The use of biomarkers can help to reach the current objective to personalise the approach of managing asthma treatment. GINA consider an add-on biologic type-2 targeted treatment depending on anti-IgE, anti-IL-5/IL-5r and anti-IL-4R status. The level of type-2 mechanisms/pathways has been related to clinical patterns: T2-high with TAC1 and T2-low/non-T2 with TAC2 and TAC3, in relation with TAC status, like blood eosinophil counts.

In summary, the system's biology (exposome, lifestyle and genome) condition biological responses, endotypes and clinical phenotypes, which in the end relate to a precision medicine combining targeted treatment and biomarkers.

Other speeches have covered other clinical approaches of severe and non-eosinophilic asthma, illustrated with clinical cases.

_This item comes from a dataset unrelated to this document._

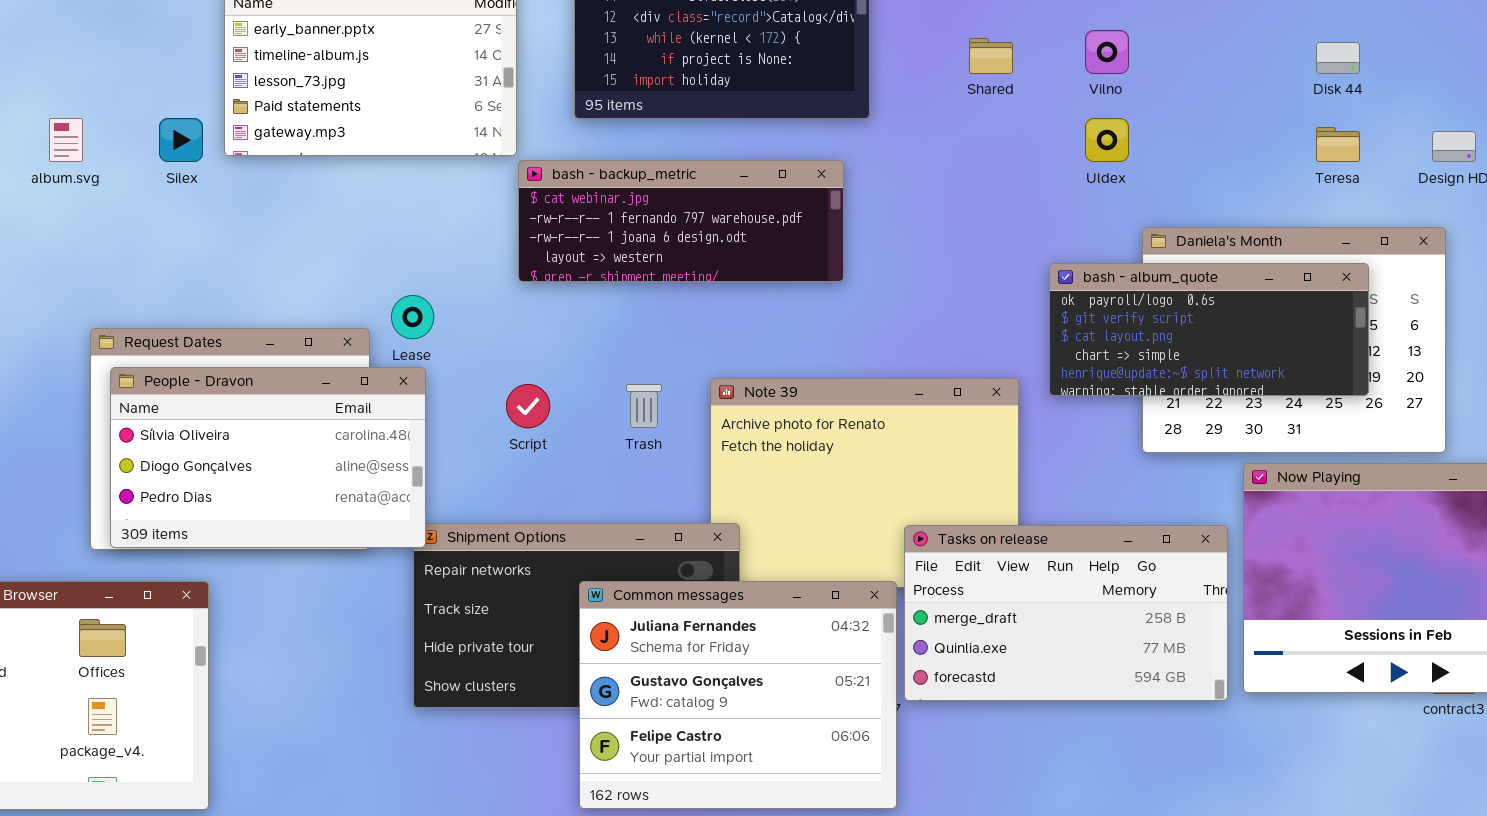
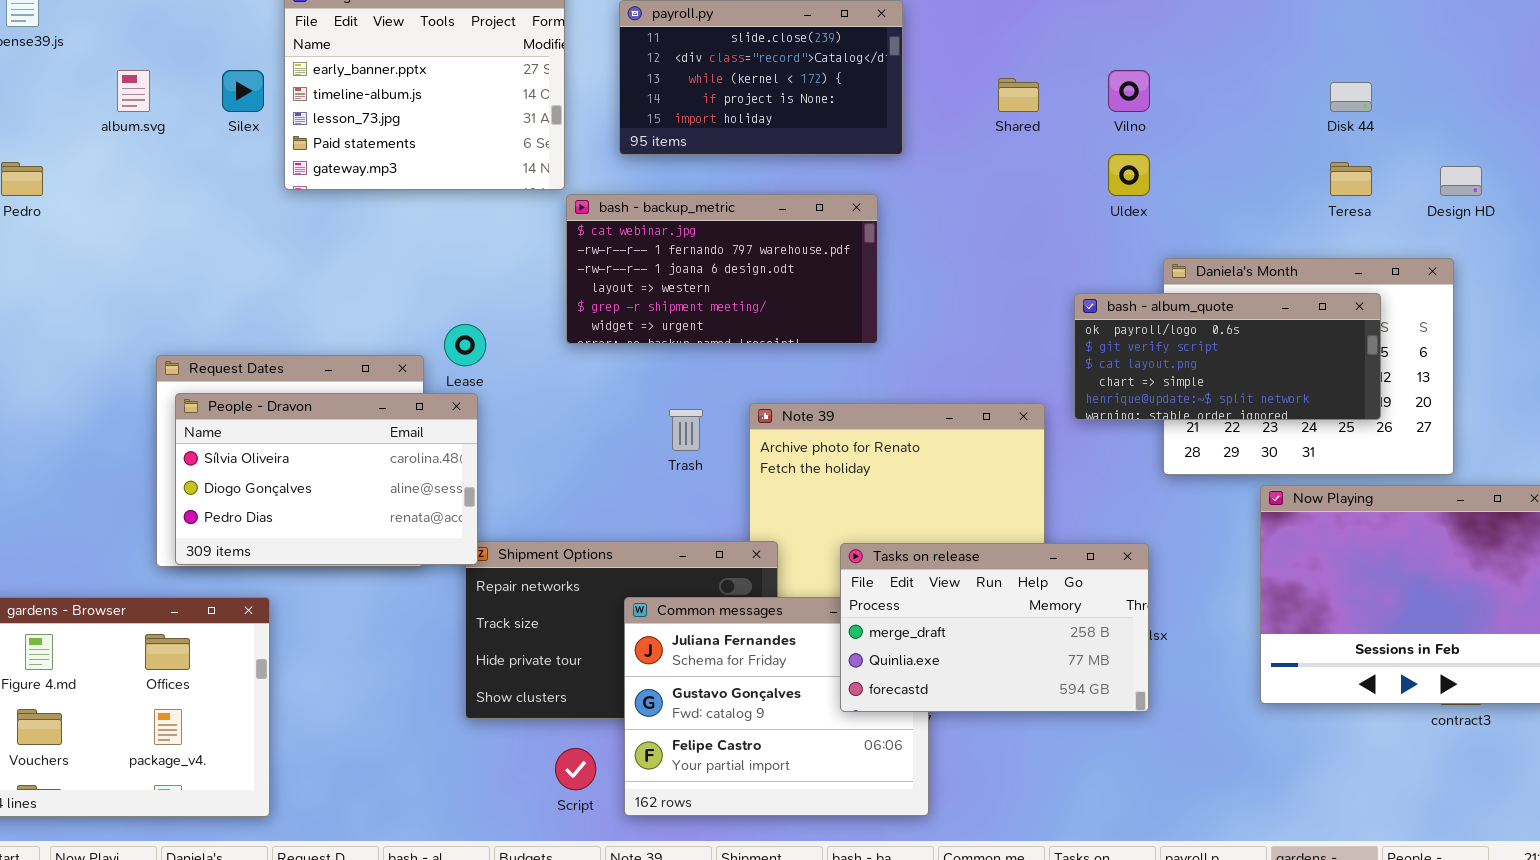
album.svg: [49,118,83,162] -> [117,70,150,112], moved
Silex: [159,118,203,162] -> [222,70,264,112], moved
bash - backup_metric: [518,160,844,282] -> [566,194,878,344], resized
Script: [506,384,550,428] -> [555,748,596,790], moved
Tasks on release: [904,525,1228,701] -> [840,543,1149,712], moved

  • Summarising from the speech of Dr Nair: There is a rationale to consider that most patients with asthma do not need a biologic. Inadequate airway IL-5 neutralisation with monoclonal antibody can worsen severe prednisone-dependent asthma by autoimmune mechanisms. Targeting IL-4R may be helpful in predominantly non-eosinophil patients. Thermoplasty is an option for severe AHR. Novel imaging may be useful outcome measures.
  • Dr Schleich has pointed out that non-eosinophilic asthma is not responsive to ICS and that there are large unmet needs for patients with severe asthma without significant Th2 inflammation. LAMA is useful in moderate-to-severe asthma and macrolides decrease exacerbations and improve quality of life.